India mulls bringing natural gas under single unified tax regime

18th January 2019 By: Ajoy K Das - Creamer Media Correspondent

KOLKATA (miningweekly.com) – The Indian government has initiated moves to bring natural gas under the purview of the Goods and Service Tax (GST) offering succor to a large number of gas-based power plants stranded by high-priced fuel.

A Parliamentary committee on energy has batted in favour of including natural gas in the integrated pan-India GST structure. The committee notes that natural gas, as a clean energy source, should not be put at a disadvantage compared with other fuel, including coal, which is already under the integrated tax regime.

“Natural gas should be included in GST at it will rationalise various taxes imposed on it currently with a single rate and this will make the fuel cheaper and affordable,” the committee noted in its report.

Even the Petroleum and Natural Gas Ministry has come out supporting the inclusion of the fuel in GST. “Coal has been included in GST and levied a single tax rate of 5%, but natural gas is out of the unified tax regime. How fair is that?” Dharmendra Pradhan, Petroleum and Natural Gas Minister said in a statement.

While the government could put forward the proposal for inclusion of natural gas under GST, the final decision vested with the GST Council, the body comprising representatives of the federal and state governments and constitutionally empowered to make any changes to the GST structure.
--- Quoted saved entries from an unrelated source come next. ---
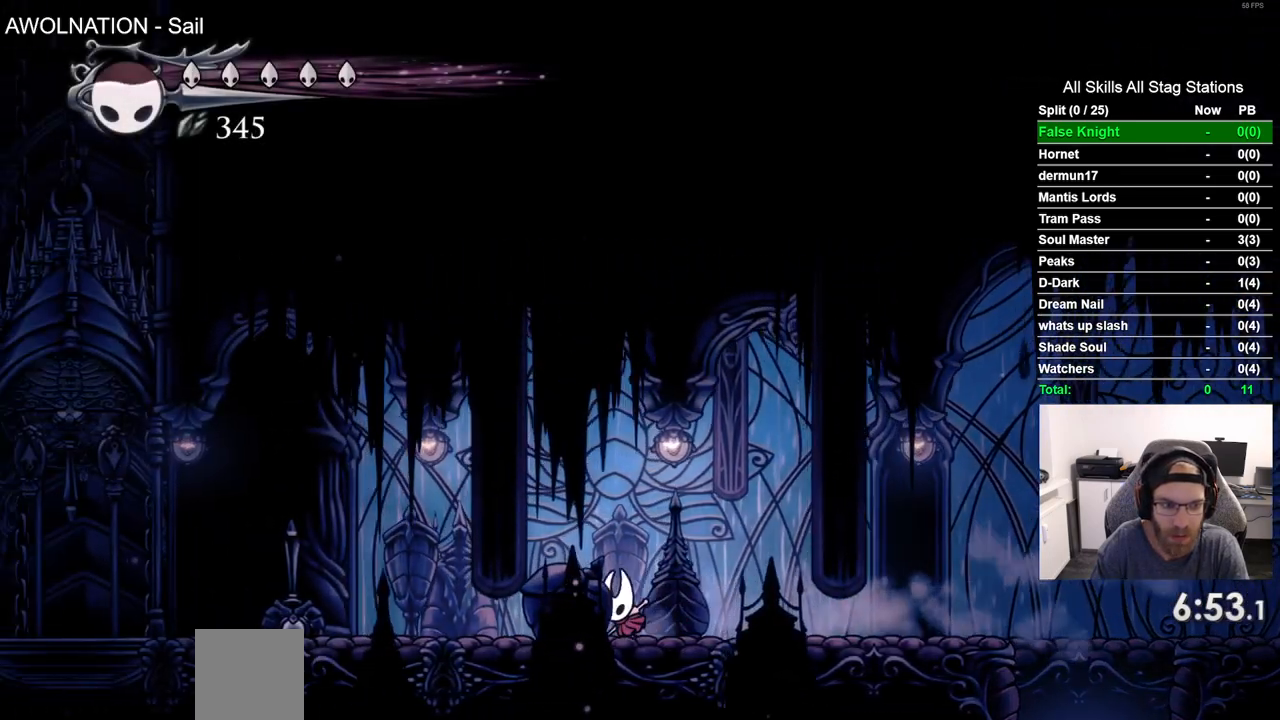
{"buttons": ["DPAD_LEFT"], "left_stick": "center", "right_stick": "center", "events": [[133, "R2", "down"], [400, "R2", "up"]]}
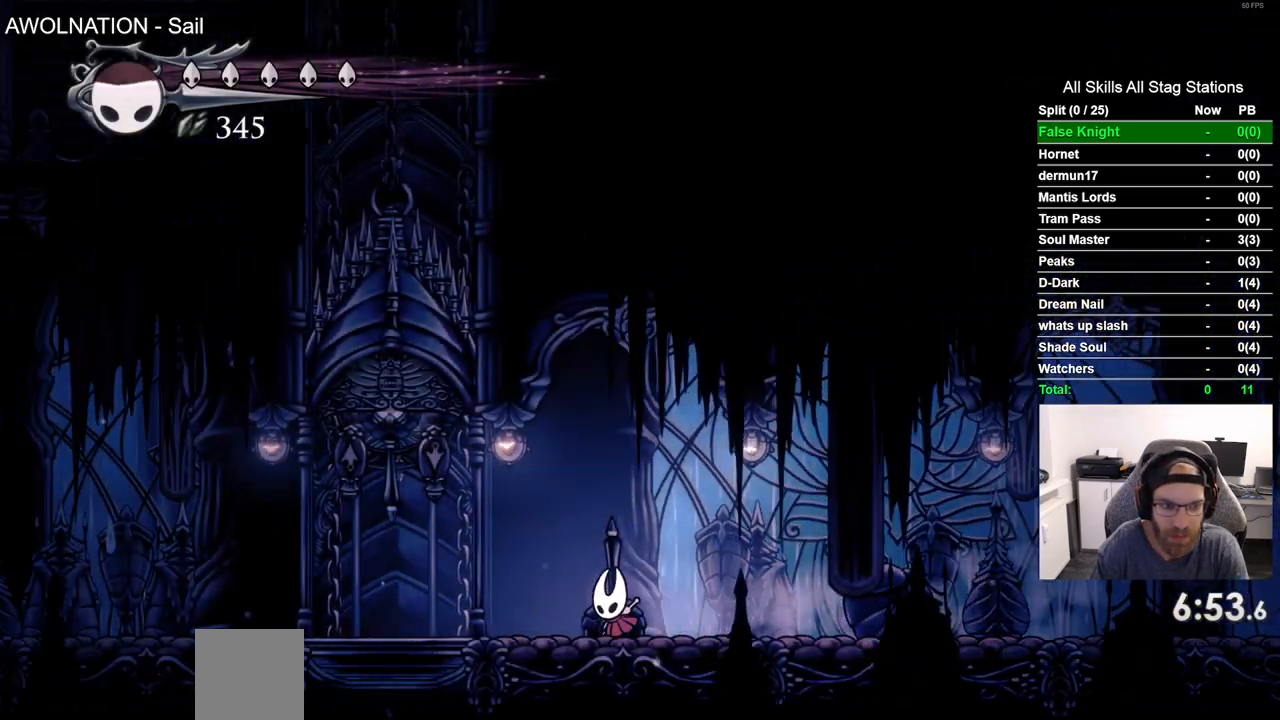
{"buttons": ["DPAD_UP"], "left_stick": "center", "right_stick": "center", "events": [[417, "DPAD_UP", "down"], [433, "DPAD_LEFT", "up"]]}
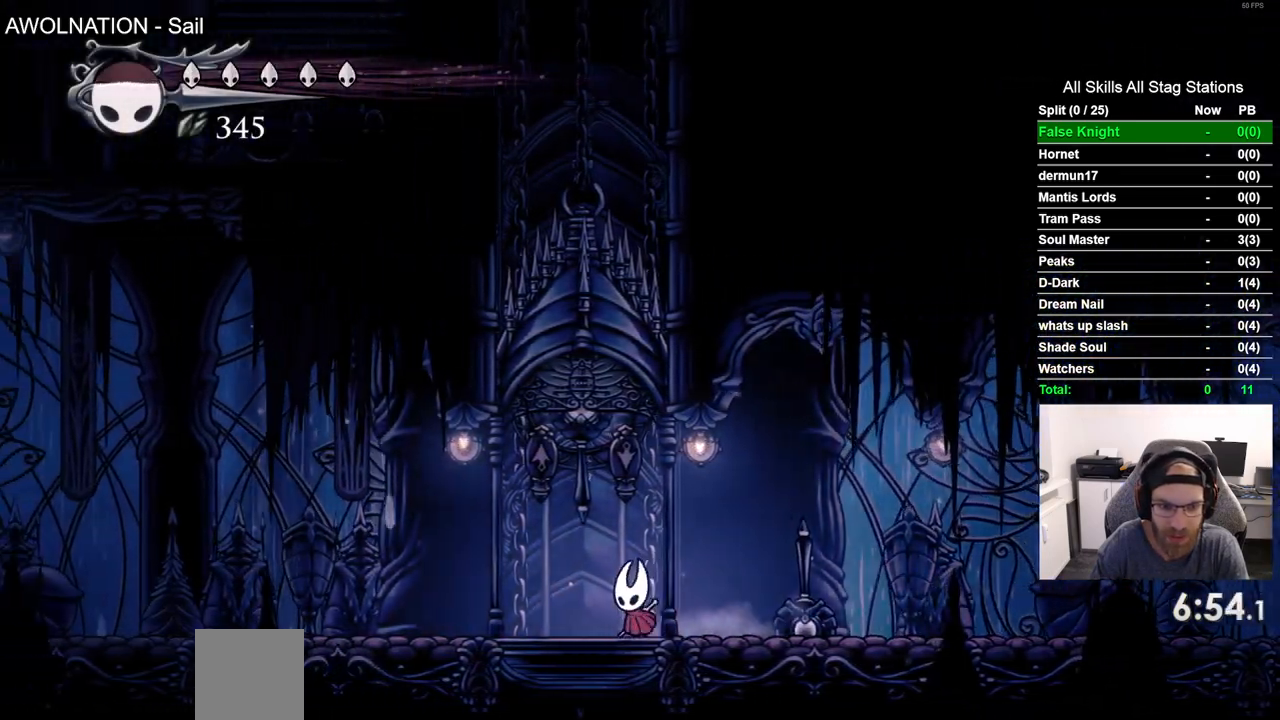
{"buttons": [], "left_stick": "center", "right_stick": "center", "events": [[50, "SQUARE", "down"], [200, "DPAD_UP", "up"], [200, "SQUARE", "up"], [383, "DPAD_LEFT", "down"], [483, "DPAD_LEFT", "up"]]}
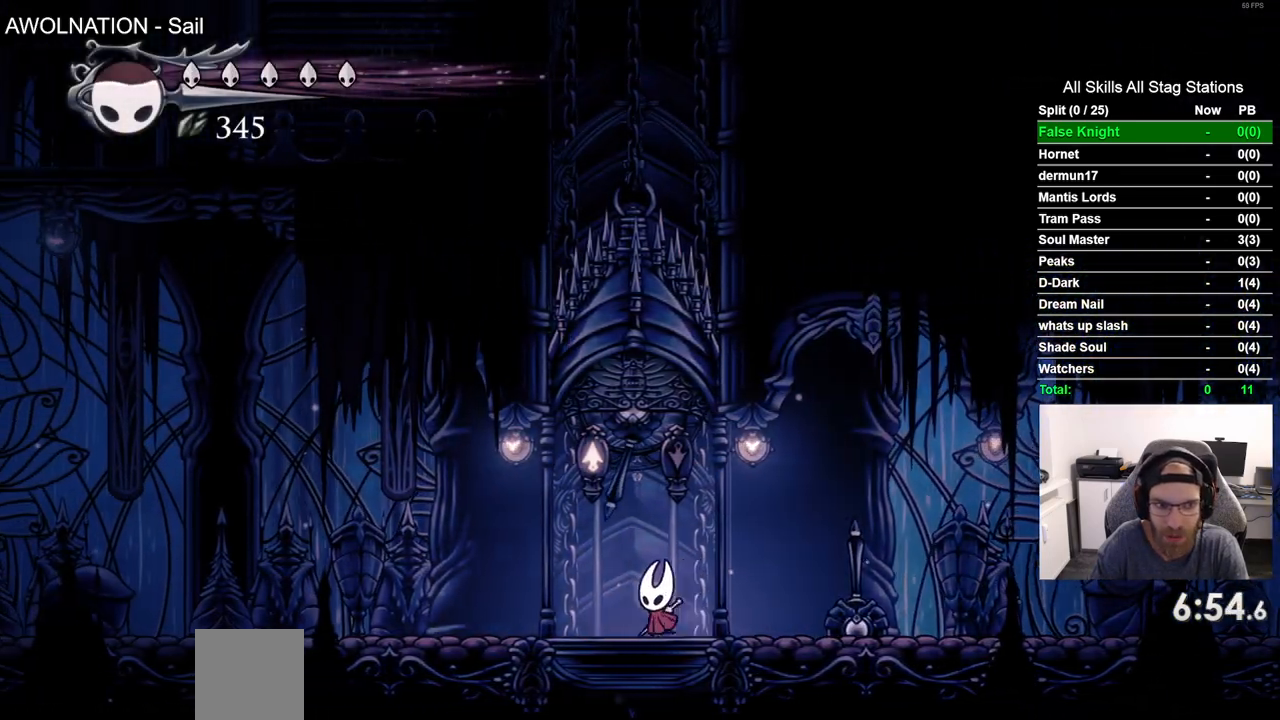
{"buttons": ["CROSS"], "left_stick": "center", "right_stick": "center", "events": [[267, "CROSS", "down"], [400, "CROSS", "up"], [500, "CROSS", "down"]]}
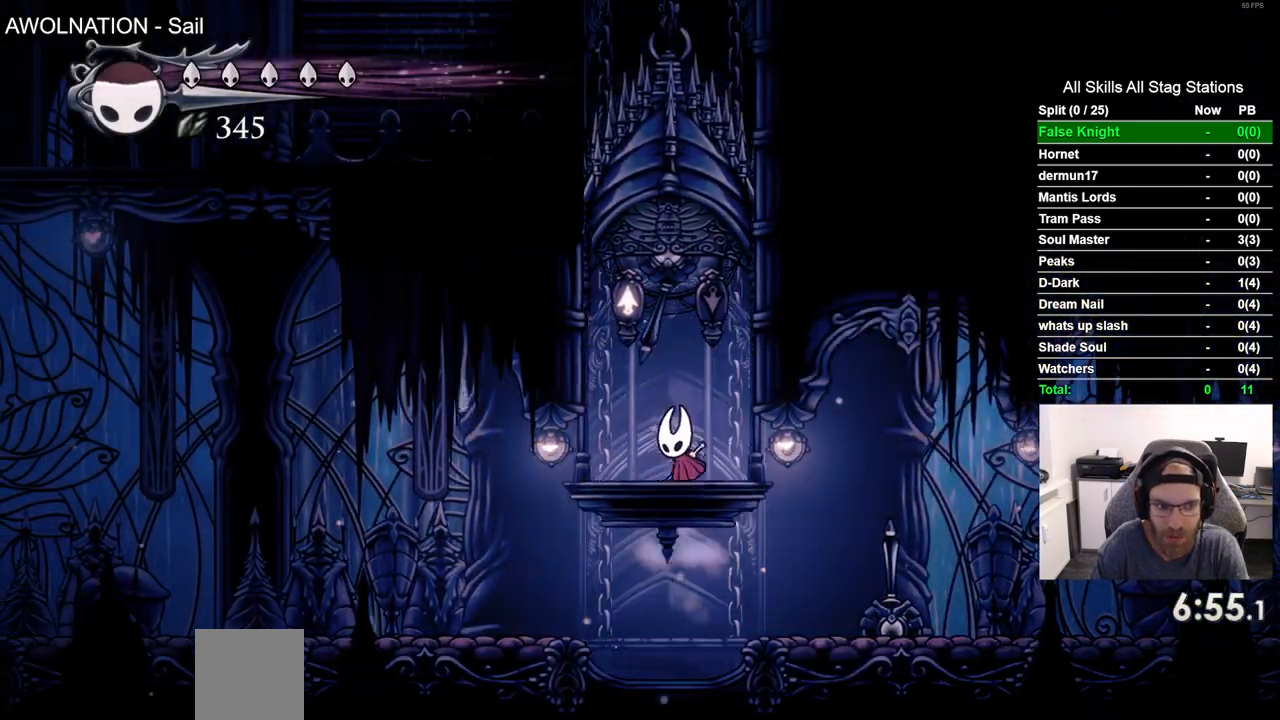
{"buttons": [], "left_stick": "center", "right_stick": "center", "events": [[117, "CROSS", "up"], [200, "CROSS", "down"], [317, "CROSS", "up"], [400, "CROSS", "down"], [483, "CROSS", "up"]]}
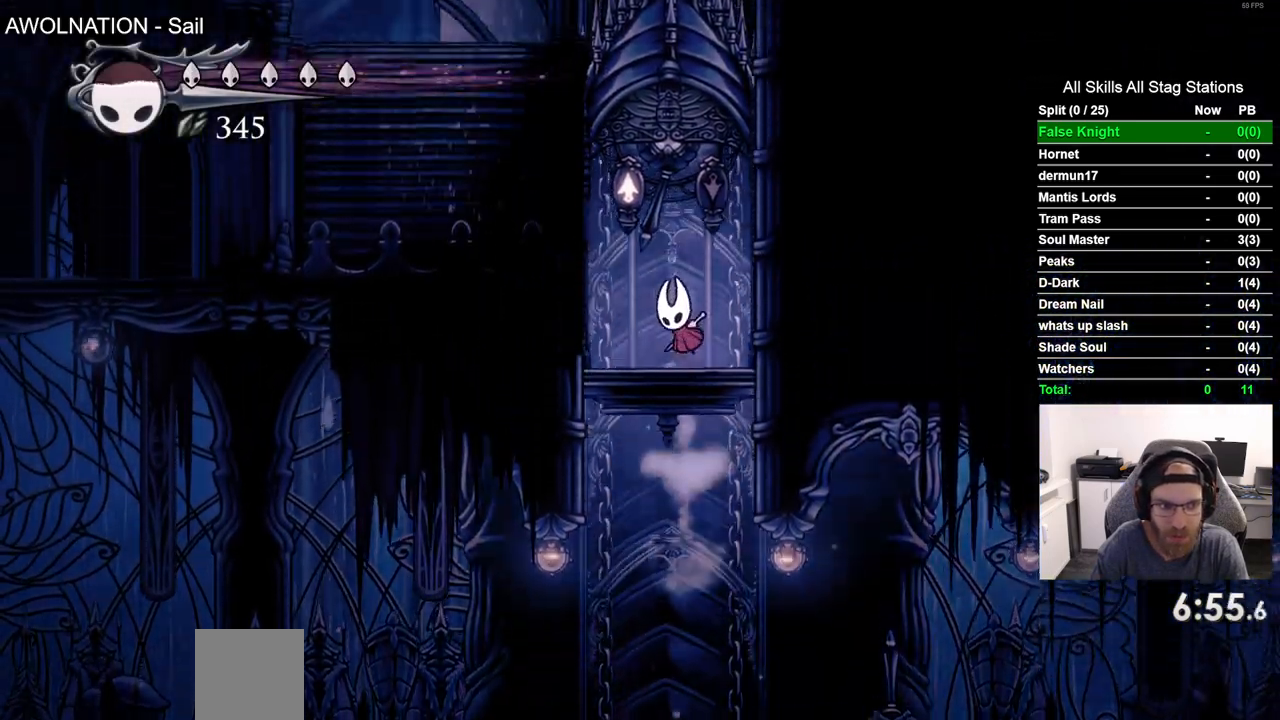
{"buttons": ["CROSS"], "left_stick": "center", "right_stick": "center", "events": [[267, "CROSS", "down"], [350, "CROSS", "up"], [450, "CROSS", "down"]]}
Once included in GST, it would enable every producer and consumer along the chain to off-set the tax paid from the sale price of the final product using the fuel.

As things stood now, petroleum products like kerosene, naphtha, liquefied petroleum gas were under GST regime, but products like petrol, diesel, crude oil, natural gas, aviation turbine fuel were outside the unified tax structure.

The Petroleum and Natural Gas Ministry argued that putting natural gas under a single tax rate would provide relief to large number of gas-based power plants, which were currently idling unable to cope with high costs of imported natural gas and a shortage of domestic availability.

According to government data, about half of India’s 24.867 GW of aggregate gas-based power generation capacity was currently idle in the face of the high cost of fuel.

A GST rate on natural gas would help these power plants to lower their cost of fuel and also enable power producers to claim credit on tax paid on the fuel on their sale price.